ACLU of Pennsylvania Asks For Moratorium on Executions

April 22, 2003 12:00 am

ACLU Affiliate
ACLU of Pennsylvania
Media Contact
125 Broad Street
18th Floor
New York, NY 10004
United States

Statement of Larry Frankel, Legislative Director
ACLU of Pennsylvania

FOR IMMEDIATE RELEASE

PHILADELPHIA – In light of recently introduced legislation and the findings of a state Supreme Court Committee report, the American Civil Liberties Union of Pennsylvania today calls on Pennsylvania to enact a death penalty moratorium until serious systemic problems have been addressed.

We urge Governor Edward Rendell and the Pennsylvania General Assembly to take the necessary steps to implement a temporary freeze on executions and address the glaring deficiencies in Pennsylvania’s criminal justice system.

One step would be passing Senate Bill 14, introduced recently by Senator Edward Helfrick (R-Northumberland County), and House Bill 766, introduced by Representative John Myers (D-Philadelphia), which would implement a temporary freeze on executions in Pennsylvania.

Whether one supports or opposes the death penalty it is necessary that our elected officials recognize the magnitude of the problems plaguing our state’s death penalty system. Like the rest of the country, Pennsylvania has made mistakes. Of the 107 innocent people from all across the country who have been exonerated since 1977, four were from Pennsylvania.
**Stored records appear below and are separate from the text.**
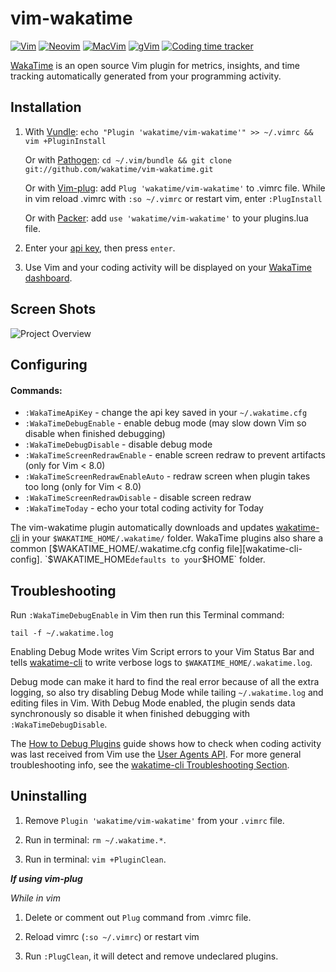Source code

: # vim-wakatime

[![Vim](https://wakatime.com/static/img/Vim-supported-brightgreen.svg)](https://github.com/wakatime/vim-wakatime#installation)
[![Neovim](https://wakatime.com/static/img/Neovim-supported-brightgreen.svg)](https://github.com/wakatime/vim-wakatime#installation)
[![MacVim](https://wakatime.com/static/img/MacVim-supported-brightgreen.svg)](https://github.com/wakatime/vim-wakatime#installation)
[![gVim](https://wakatime.com/static/img/gVim-supported-brightgreen.svg)](https://github.com/wakatime/vim-wakatime#installation)
[![Coding time tracker](https://wakatime.com/badge/github/wakatime/vim-wakatime.svg)](https://wakatime.com/badge/github/wakatime/vim-wakatime)

[WakaTime][wakatime] is an open source Vim plugin for metrics, insights, and time tracking automatically generated from your programming activity.

## Installation

1. With [Vundle](https://github.com/gmarik/vundle): `echo "Plugin 'wakatime/vim-wakatime'" >> ~/.vimrc && vim +PluginInstall`

   Or with [Pathogen](https://github.com/tpope/vim-pathogen): `cd ~/.vim/bundle && git clone git://github.com/wakatime/vim-wakatime.git`

   Or with [Vim-plug](https://github.com/junegunn/vim-plug):  add `Plug 'wakatime/vim-wakatime'` to .vimrc file. While in vim reload .vimrc with `:so ~/.vimrc` or restart vim, enter
    `:PlugInstall`
    
   Or with [Packer](https://github.com/wbthomason/packer.nvim): add `use 'wakatime/vim-wakatime'` to your plugins.lua file.

2. Enter your [api key](https://wakatime.com/settings#apikey), then press `enter`.

3. Use Vim and your coding activity will be displayed on your [WakaTime dashboard](https://wakatime.com).


## Screen Shots

![Project Overview](https://wakatime.com/static/img/ScreenShots/Screen-Shot-2016-03-21.png)


## Configuring

#### Commands:

* `:WakaTimeApiKey` - change the api key saved in your `~/.wakatime.cfg`
* `:WakaTimeDebugEnable` - enable debug mode (may slow down Vim so disable when finished debugging)
* `:WakaTimeDebugDisable` - disable debug mode
* `:WakaTimeScreenRedrawEnable` - enable screen redraw to prevent artifacts (only for Vim < 8.0)
* `:WakaTimeScreenRedrawEnableAuto` - redraw screen when plugin takes too long (only for Vim < 8.0)
* `:WakaTimeScreenRedrawDisable` - disable screen redraw
* `:WakaTimeToday` - echo your total coding activity for Today

The vim-wakatime plugin automatically downloads and updates [wakatime-cli][wakatime-cli] in your `$WAKATIME_HOME/.wakatime/` folder.
WakaTime plugins also share a common [$WAKATIME_HOME/.wakatime.cfg config file][wakatime-cli-config].
`$WAKATIME_HOME` defaults to your `$HOME` folder.


## Troubleshooting

Run `:WakaTimeDebugEnable` in Vim then run this Terminal command:

`tail -f ~/.wakatime.log`

Enabling Debug Mode writes Vim Script errors to your Vim Status Bar and tells [wakatime-cli][wakatime-cli] to write verbose logs to `$WAKATIME_HOME/.wakatime.log`.

Debug mode can make it hard to find the real error because of all the extra logging, so also try disabling Debug Mode while tailing `~/.wakatime.log` and editing files in Vim.
With Debug Mode enabled, the plugin sends data synchronously so disable it when finished debugging with `:WakaTimeDebugDisable`.

The [How to Debug Plugins][how to debug] guide shows how to check when coding activity was last received from Vim use the [User Agents API][user agents api].
For more general troubleshooting info, see the [wakatime-cli Troubleshooting Section][wakatime-cli-help].


## Uninstalling

1. Remove `Plugin 'wakatime/vim-wakatime'` from your `.vimrc` file.

2. Run in terminal: `rm ~/.wakatime.*`.

3. Run in terminal: `vim +PluginClean`.

**_If using vim-plug_**

_While in vim_

1. Delete or comment out `Plug` command from .vimrc file.

2. Reload vimrc (`:so ~/.vimrc`) or restart vim

3. Run `:PlugClean`, it will detect and remove undeclared plugins.

[wakatime]: https://wakatime.com/vim
[wakatime-cli]: https://github.com/wakatime/wakatime-cli
[wakatime-cli-config]: https://github.com/wakatime/wakatime-cli/blob/develop/USAGE.md#ini-config-file
[wakatime-cli-help]: https://github.com/wakatime/wakatime#troubleshooting
[how to debug]: https://wakatime.com/faq#debug-plugins
[user agents api]: https://wakatime.com/developers#user_agents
More than 50 defendants on death row in Pennsylvania have been granted new trials or sentencing hearings because of fatal flaws in their cases. Since the beginning of this year alone, Philadelphia courts have granted three new trials and overturned four other death sentences. Within the last two weeks, a defendant in Philadelphia County and one in Lehigh County have been sentenced to life at re-sentencing hearings after significant errors were found in the original trials that resulted in death sentences.

The wrongful convictions of dozens of innocent people show how much the credibility of our criminal justice system has been compromised by the use of: false or mistaken testimony, prosecutorial misconduct, police misconduct, faulty expert testimony and jailhouse snitches. Ineffective and incompetent defense lawyers have also done more than their fair share to contribute to these miscarriages of justice.

Many of these problems were identified in the recent report of the Pennsylvania Supreme Court Committee on Racial and Gender Bias in the Justice System. Along with identifying disturbing problems in Pennsylvania’s indigent defense system, the Committee also found that there was a compelling need to investigate the impact of the race of the defendant and the race of the victim in determining who gets sentenced to death. Because of these findings, the Committee called for a moratorium on the death penalty that should continue until the death penalty can be implemented fairly and impartially.

Additionally, more than 20 individuals on Pennsylvania’s death row have been identified as persons with mental retardation. Those individuals are not eligible for execution under the United States Supreme Court’s decision in Atkins v. Virginia, which held that it is unconstitutional to execute a person with mental retardation. The General Assembly has failed to enact legislation to bring Pennsylvania law into compliance with that decision. Executions should not proceed until this serious problem is addressed.

The ACLU of Pennsylvania agrees with the Committee on Racial and Gender Bias. We believe that there is overwhelming evidence that cries out for the enactment of a death penalty moratorium. We urge Governor Rendell and the Pennsylvania General Assembly to do justice by calling a halt to executions and taking a fresh look at the death penalty. A system that makes so many mistakes not only shames us but also fails to protect us.